▶ Assignment:
Arrange each line of the records below as a Markdown table with the columns Row and Line, giving every line a row number. Omit blank lines and the pictures.

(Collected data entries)
******************************

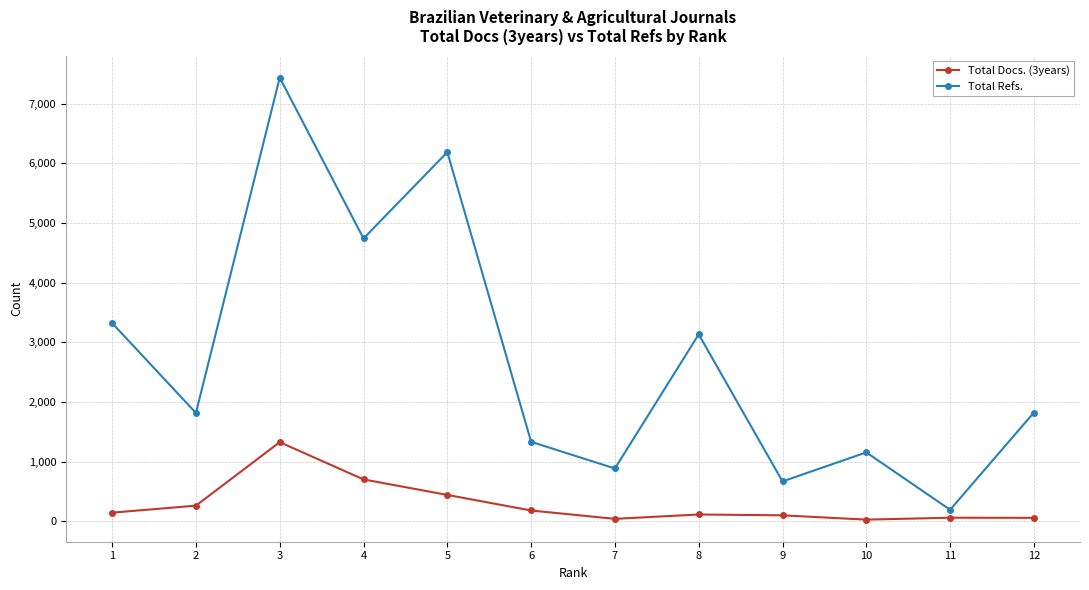

True or false: Total Docs. (3years) has more than 1 interior local peaks.

True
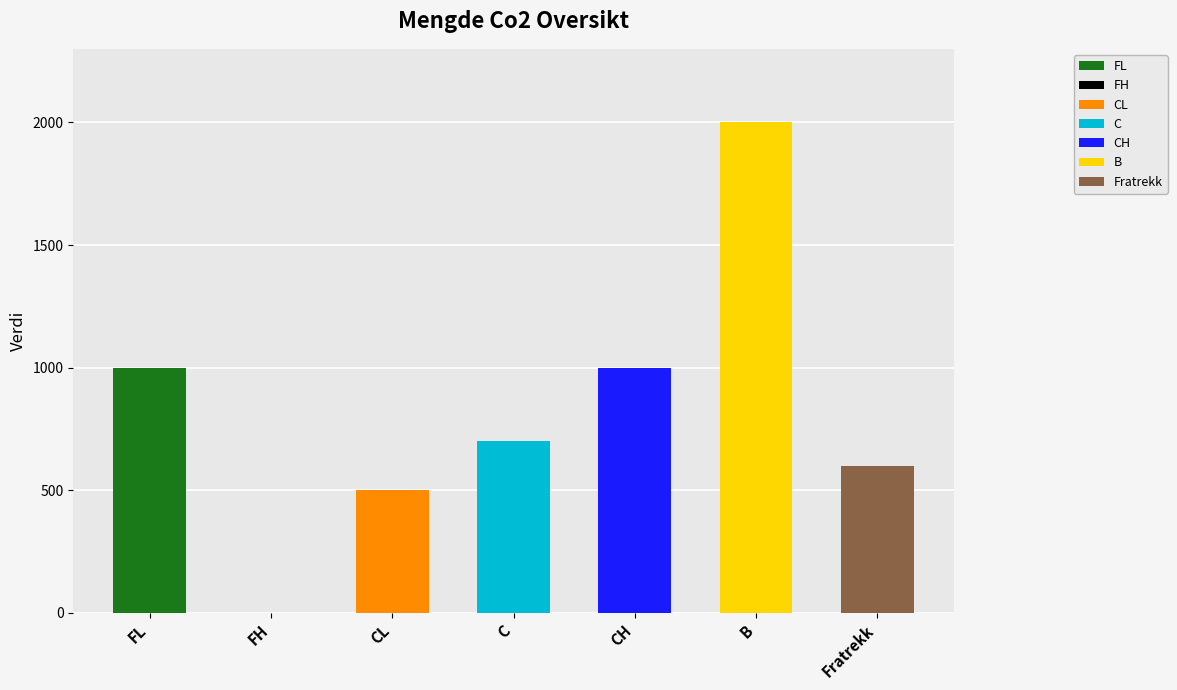

What is the change in value from FL to C?

-300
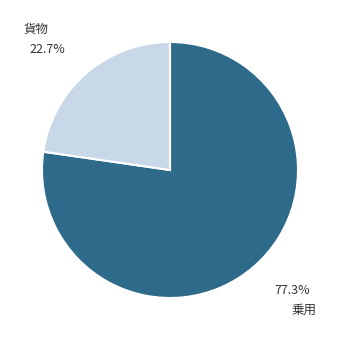

Is there a majority slice in this chart?

Yes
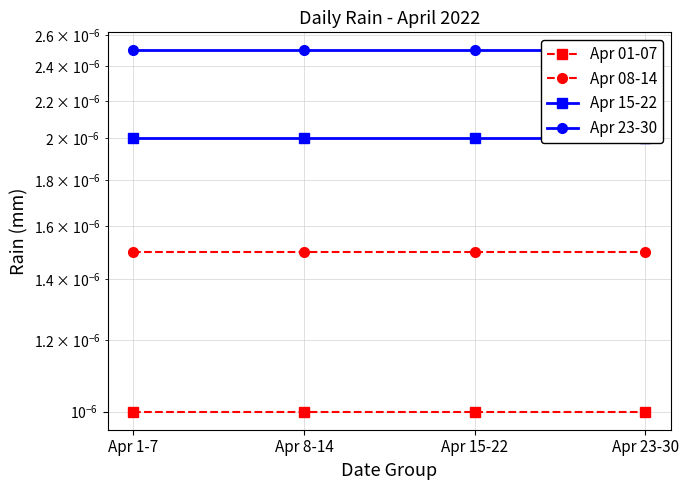

Rank the series by their average value, from lowest to highest.

Apr 01-07, Apr 08-14, Apr 15-22, Apr 23-30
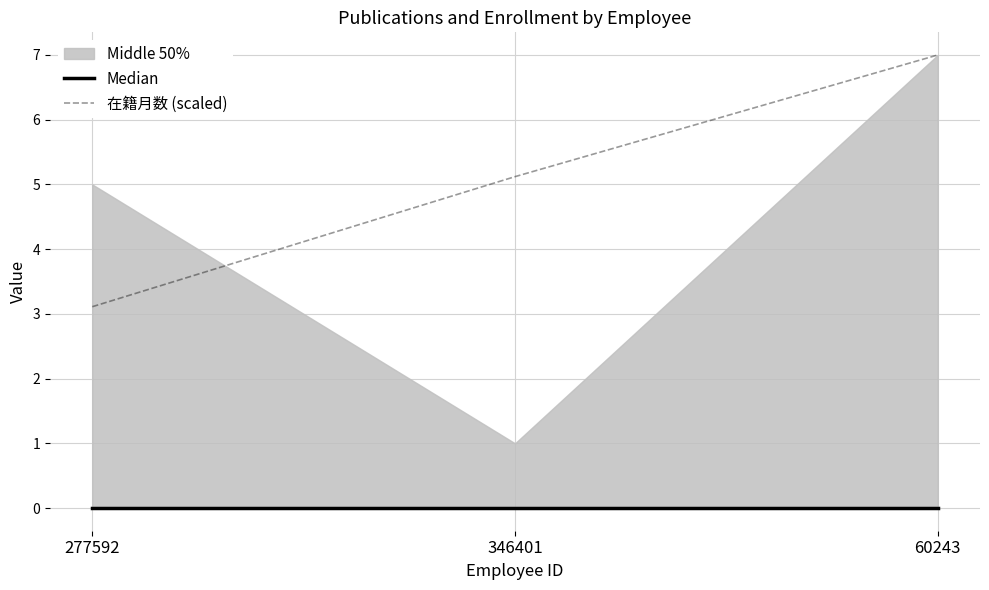

Is it true that Median equals 0.0 at 277592?

True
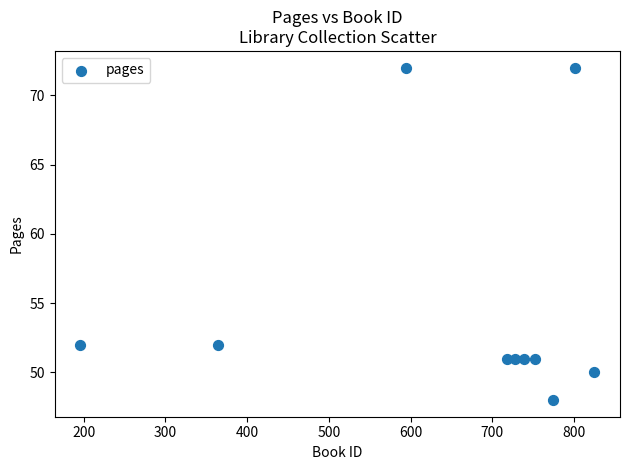

What is the average Y value?

55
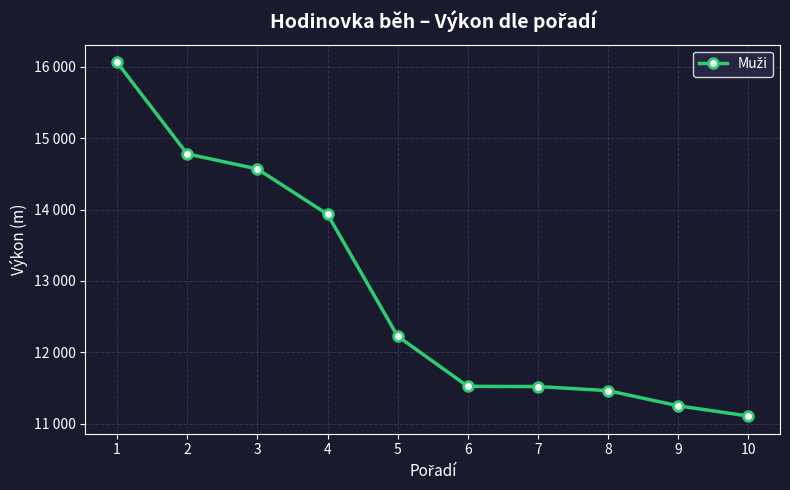

What is the smallest value displayed?

11110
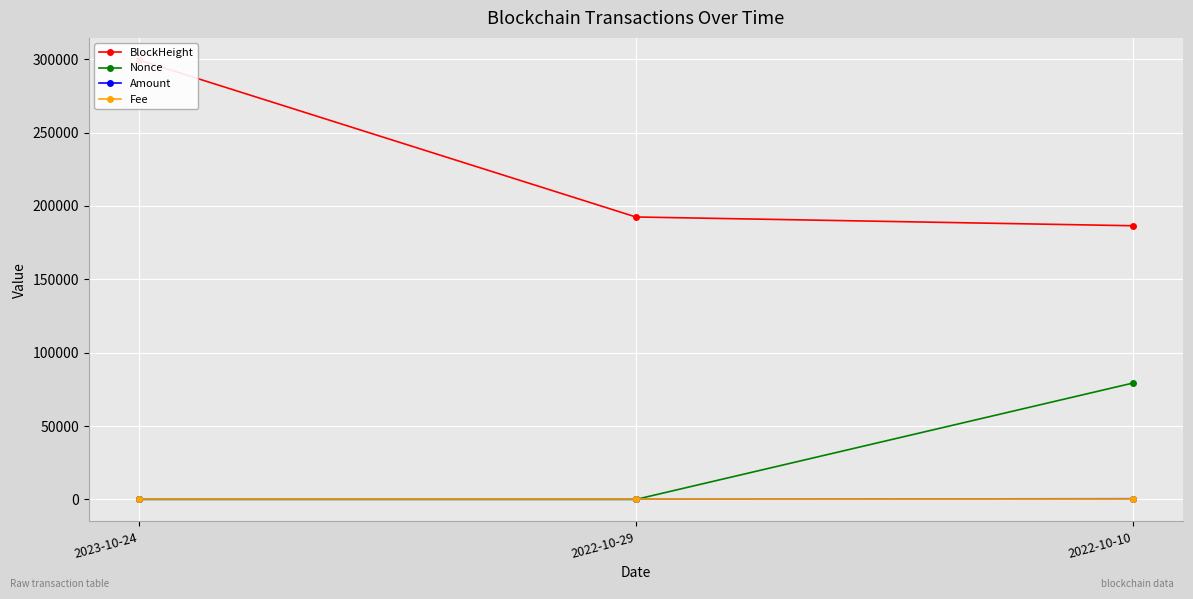

What is the label of the 1st point from the left?

2023-10-24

******************************

▶ Exercise output:
| Row | Line |
|---|---|
| 1 | True or false: Total Docs. (3years) has more than 1 interior local peaks. |
| 2 | True |
| 3 | What is the change in value from FL to C? |
| 4 | -300 |
| 5 | Is there a majority slice in this chart? |
| 6 | Yes |
| 7 | Rank the series by their average value, from lowest to highest. |
| 8 | Apr 01-07, Apr 08-14, Apr 15-22, Apr 23-30 |
| 9 | Is it true that Median equals 0.0 at 277592? |
| 10 | True |
| 11 | What is the average Y value? |
| 12 | 55 |
| 13 | What is the smallest value displayed? |
| 14 | 11110 |
| 15 | What is the label of the 1st point from the left? |
| 16 | 2023-10-24 |